──────── Brano da leggere
Si è siglato dopo quasi due anni di trattativa il nuovo Contratto Integrativo Aziendale al Conad di Gallicano. Il Conad di Gallicano è sicuramente la più importante azienda della distribuzione della media valle, ancora oggi vi lavorano oltre 100 addetti, prevalentemente donne.

Nonostante l’accordo aziendale fosse scaduto l’azienda ha continuato ad applicarlo evitando scontri frontali, ma in questi mesi a seguito del protrarsi della trattativa ci sono state comunque tensioni.

Il nuovo contratto aziendale ha come priorità quello di salvaguardare i livelli occupazionali e migliorare la qualità della vita di chi lavora, dal punto di vista economico ci sono piccoli passi indietro rispetto a quello precedente, ma la crisi ha fortemente impattato anche nelle dinamiche della grande distribuzione soprattutto nelle grandi superfici.

L’accordo prevede il mantenimento dei livelli occupazionali ed impegna l’azienda a confrontarsi preventivamente per eventuali riduzioni, ed è il presupposto sindacale per la ristrutturazione della struttura che dovrebbe rilanciare l’attività potenziando la galleria commerciale.
────────────────
__Cosa fare__:
- a) Secondo l'articolo sul contratto integrativo del Conad di Gallicano, quante persone lavorano ancora oggi in quell'azienda?
- b) In base all'articolo sul contratto integrativo del Conad di Gallicano, spiega perché il nuovo accordo segna piccoli passi indietro sul piano economico rispetto al precedente.
──────── Dati forniti
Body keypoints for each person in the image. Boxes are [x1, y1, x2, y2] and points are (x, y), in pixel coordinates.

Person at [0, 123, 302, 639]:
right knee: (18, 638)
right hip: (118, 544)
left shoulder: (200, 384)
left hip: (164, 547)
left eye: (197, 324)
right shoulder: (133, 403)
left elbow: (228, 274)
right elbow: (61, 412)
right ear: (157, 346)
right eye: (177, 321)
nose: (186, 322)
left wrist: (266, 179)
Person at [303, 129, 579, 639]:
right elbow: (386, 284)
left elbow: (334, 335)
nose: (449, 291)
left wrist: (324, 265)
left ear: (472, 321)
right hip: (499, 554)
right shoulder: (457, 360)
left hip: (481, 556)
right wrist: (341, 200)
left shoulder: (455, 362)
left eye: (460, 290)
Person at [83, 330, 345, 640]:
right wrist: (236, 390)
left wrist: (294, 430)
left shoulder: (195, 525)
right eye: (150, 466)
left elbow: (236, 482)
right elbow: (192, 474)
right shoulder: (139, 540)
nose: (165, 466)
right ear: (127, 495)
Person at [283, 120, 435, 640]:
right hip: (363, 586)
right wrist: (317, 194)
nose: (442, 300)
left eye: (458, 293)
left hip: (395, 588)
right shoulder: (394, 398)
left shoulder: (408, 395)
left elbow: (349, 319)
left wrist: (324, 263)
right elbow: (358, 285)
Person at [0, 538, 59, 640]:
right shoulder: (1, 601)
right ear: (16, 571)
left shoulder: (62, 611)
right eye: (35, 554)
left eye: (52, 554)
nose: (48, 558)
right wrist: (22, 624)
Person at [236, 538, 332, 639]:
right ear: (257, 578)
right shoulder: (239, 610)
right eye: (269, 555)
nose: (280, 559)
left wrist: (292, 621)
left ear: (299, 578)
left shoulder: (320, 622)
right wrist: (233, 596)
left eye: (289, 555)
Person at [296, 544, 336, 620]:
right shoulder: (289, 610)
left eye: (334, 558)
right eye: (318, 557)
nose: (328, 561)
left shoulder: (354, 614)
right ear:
────────────────
__Risultati per compito__:
- a) Oltre 100 addetti, prevalentemente donne.

- b) Ci sono piccoli passi indietro economici perché la crisi ha fortemente impattato anche sulle dinamiche della grande distribuzione, soprattutto nelle grandi superfici.